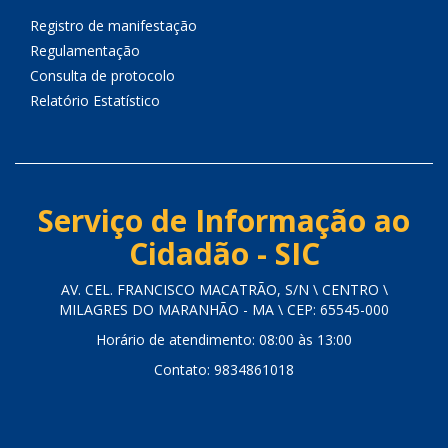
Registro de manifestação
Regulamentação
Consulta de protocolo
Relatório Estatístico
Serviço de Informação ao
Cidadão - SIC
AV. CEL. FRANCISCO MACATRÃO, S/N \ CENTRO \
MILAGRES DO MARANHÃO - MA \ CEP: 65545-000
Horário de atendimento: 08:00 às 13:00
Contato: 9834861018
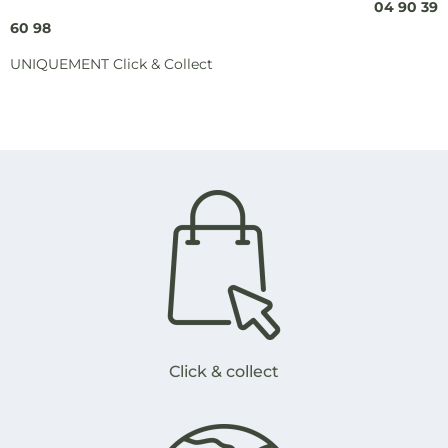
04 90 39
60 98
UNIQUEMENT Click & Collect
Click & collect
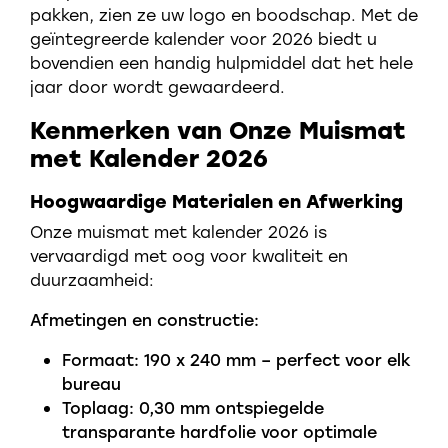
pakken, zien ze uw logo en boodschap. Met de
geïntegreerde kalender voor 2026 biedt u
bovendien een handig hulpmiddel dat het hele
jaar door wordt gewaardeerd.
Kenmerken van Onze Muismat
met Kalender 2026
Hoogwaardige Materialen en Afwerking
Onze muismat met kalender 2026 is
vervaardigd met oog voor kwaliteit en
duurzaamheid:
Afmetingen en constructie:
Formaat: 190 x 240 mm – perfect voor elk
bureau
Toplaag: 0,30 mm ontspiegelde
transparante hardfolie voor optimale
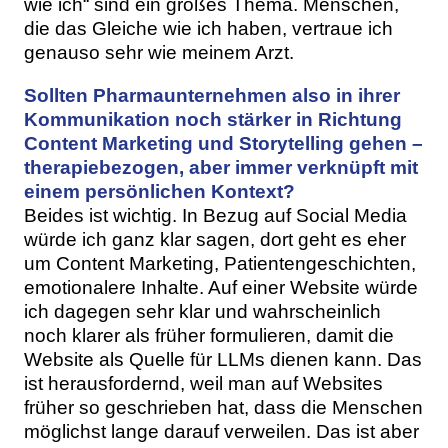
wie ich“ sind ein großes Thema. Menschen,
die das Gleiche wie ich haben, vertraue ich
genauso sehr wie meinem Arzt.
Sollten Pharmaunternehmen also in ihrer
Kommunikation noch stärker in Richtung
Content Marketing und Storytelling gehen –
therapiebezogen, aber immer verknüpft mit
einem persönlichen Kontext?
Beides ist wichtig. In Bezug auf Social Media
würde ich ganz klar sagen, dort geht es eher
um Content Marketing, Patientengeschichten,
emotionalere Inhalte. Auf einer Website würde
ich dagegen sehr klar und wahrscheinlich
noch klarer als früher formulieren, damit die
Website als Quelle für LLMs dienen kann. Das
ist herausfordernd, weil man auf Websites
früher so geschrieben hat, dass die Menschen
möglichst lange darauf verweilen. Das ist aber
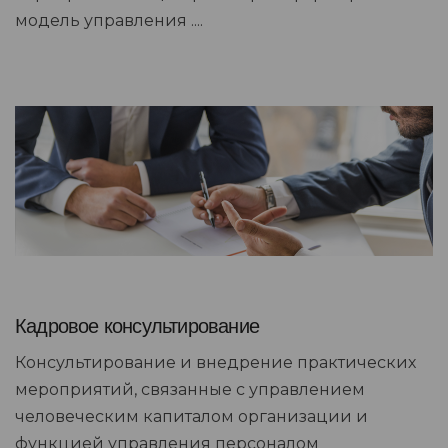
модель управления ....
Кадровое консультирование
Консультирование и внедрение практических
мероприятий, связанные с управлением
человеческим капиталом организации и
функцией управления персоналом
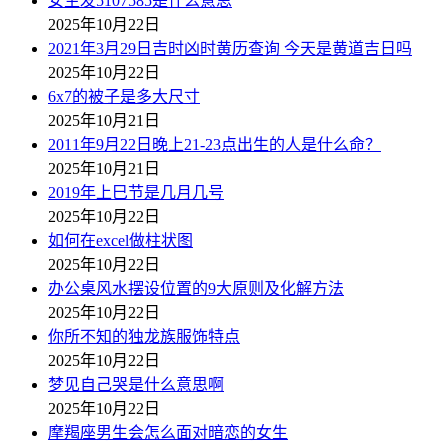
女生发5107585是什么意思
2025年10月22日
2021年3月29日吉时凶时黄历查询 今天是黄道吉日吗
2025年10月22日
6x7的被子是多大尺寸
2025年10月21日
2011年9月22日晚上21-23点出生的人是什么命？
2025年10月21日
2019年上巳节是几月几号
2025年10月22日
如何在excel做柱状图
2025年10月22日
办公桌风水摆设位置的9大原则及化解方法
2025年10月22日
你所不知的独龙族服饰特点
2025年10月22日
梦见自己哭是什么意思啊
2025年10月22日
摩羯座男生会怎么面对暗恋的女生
━━━━━━━━━━━━━━━━━━━━
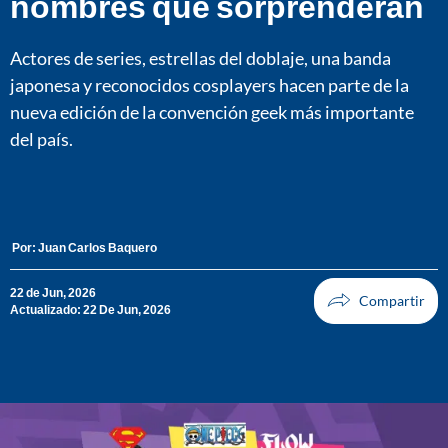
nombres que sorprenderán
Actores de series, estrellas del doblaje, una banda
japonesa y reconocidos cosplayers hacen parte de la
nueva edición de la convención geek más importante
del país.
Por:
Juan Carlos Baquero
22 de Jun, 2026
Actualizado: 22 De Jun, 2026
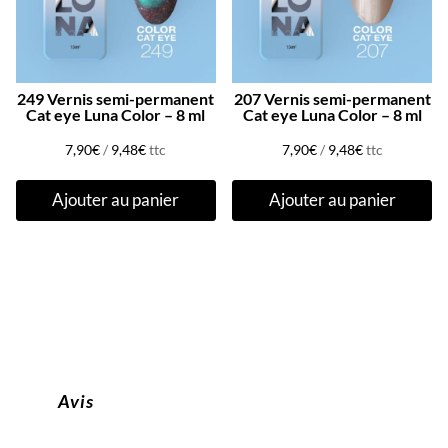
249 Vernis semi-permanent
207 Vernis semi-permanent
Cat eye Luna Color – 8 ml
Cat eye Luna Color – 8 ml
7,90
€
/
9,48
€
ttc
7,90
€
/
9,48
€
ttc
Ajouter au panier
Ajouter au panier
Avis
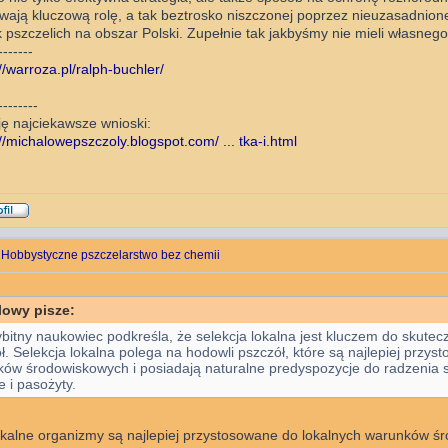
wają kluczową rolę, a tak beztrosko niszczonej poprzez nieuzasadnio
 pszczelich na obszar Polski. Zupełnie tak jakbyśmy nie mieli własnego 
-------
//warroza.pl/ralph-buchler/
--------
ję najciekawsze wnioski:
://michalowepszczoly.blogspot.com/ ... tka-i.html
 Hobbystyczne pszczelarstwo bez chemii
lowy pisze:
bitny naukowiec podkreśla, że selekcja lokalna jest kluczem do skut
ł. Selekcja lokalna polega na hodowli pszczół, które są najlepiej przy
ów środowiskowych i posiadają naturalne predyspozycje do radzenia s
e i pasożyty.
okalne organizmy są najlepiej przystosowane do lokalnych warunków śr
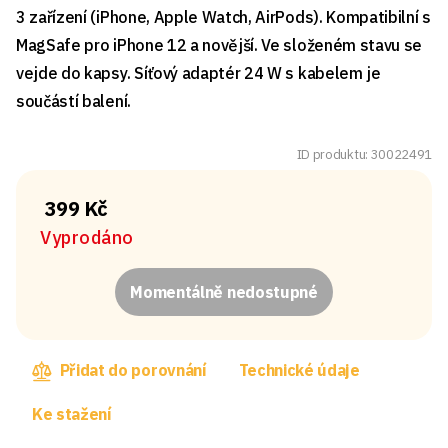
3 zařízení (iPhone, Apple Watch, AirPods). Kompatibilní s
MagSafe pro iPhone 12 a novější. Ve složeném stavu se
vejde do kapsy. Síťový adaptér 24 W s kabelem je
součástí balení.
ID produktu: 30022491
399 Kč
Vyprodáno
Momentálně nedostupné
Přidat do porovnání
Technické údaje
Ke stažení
━━━━━━━━━━━━━━━━━━━━
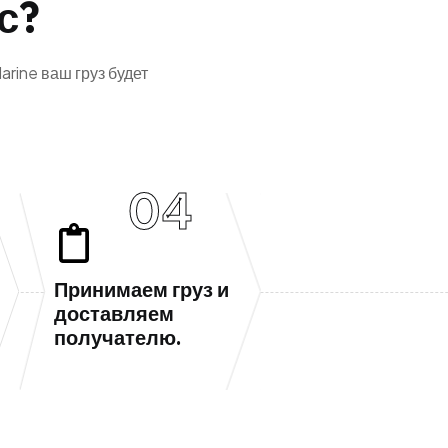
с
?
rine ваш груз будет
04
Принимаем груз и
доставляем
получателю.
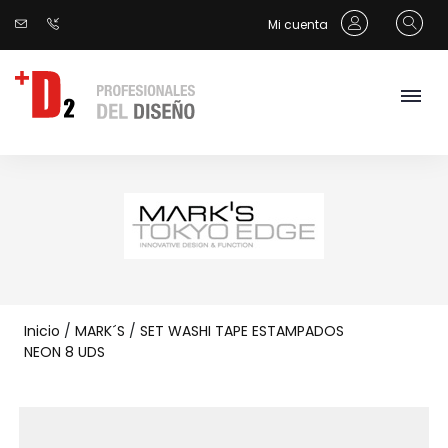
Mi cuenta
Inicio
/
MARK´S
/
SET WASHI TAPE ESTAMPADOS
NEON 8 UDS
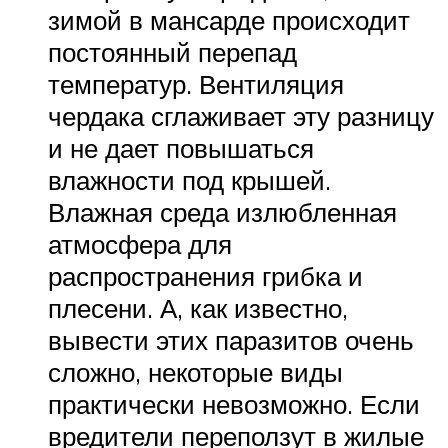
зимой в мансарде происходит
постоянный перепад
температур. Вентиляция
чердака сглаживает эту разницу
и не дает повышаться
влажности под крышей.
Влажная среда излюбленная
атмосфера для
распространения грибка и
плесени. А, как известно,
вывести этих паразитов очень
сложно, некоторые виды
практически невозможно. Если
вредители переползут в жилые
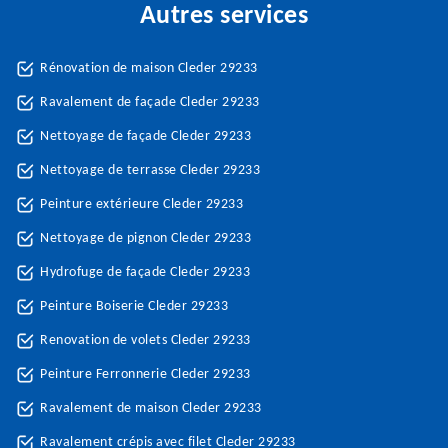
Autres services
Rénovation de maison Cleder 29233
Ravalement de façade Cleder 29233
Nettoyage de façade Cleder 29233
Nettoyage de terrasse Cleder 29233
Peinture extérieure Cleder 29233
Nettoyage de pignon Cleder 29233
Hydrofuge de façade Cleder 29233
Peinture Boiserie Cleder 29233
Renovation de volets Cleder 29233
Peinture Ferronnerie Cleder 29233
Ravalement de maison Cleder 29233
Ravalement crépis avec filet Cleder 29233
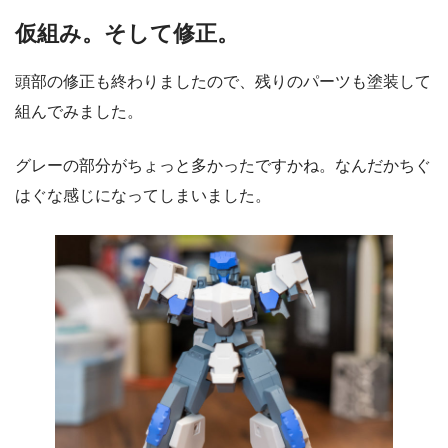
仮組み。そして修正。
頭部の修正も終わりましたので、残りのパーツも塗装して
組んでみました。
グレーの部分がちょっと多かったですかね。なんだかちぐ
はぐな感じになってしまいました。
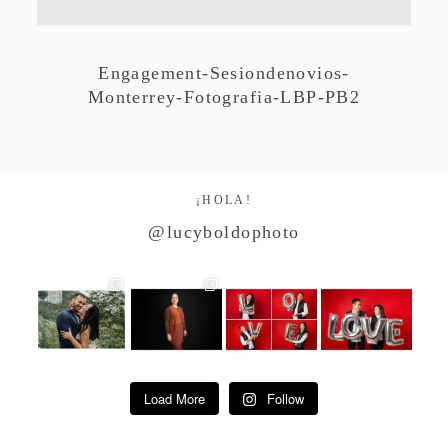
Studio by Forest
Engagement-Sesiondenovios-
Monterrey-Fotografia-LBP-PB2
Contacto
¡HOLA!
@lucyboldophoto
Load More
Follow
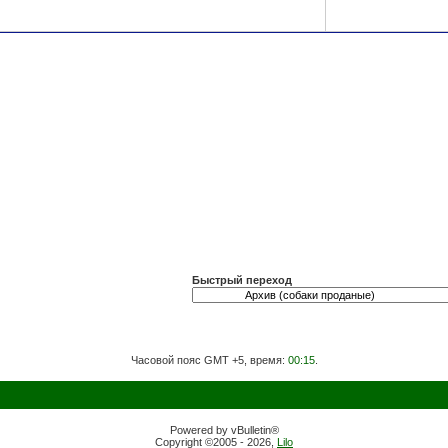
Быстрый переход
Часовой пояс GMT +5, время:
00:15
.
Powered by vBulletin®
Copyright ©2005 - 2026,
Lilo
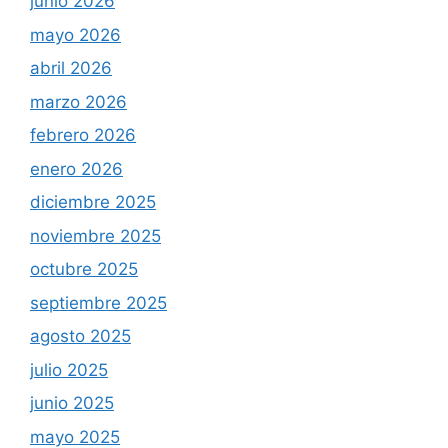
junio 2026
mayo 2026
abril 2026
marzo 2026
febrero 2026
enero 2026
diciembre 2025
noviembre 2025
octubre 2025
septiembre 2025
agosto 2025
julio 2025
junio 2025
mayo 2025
━━━━━━━━━━━━━━━━━━━━
● **What to produce**: Track down every line in the entries that includes the string "Content", and copy it.

● **Result of the task**:
Content Marketing und Storytelling gehen –
um Content Marketing, Patientengeschichten,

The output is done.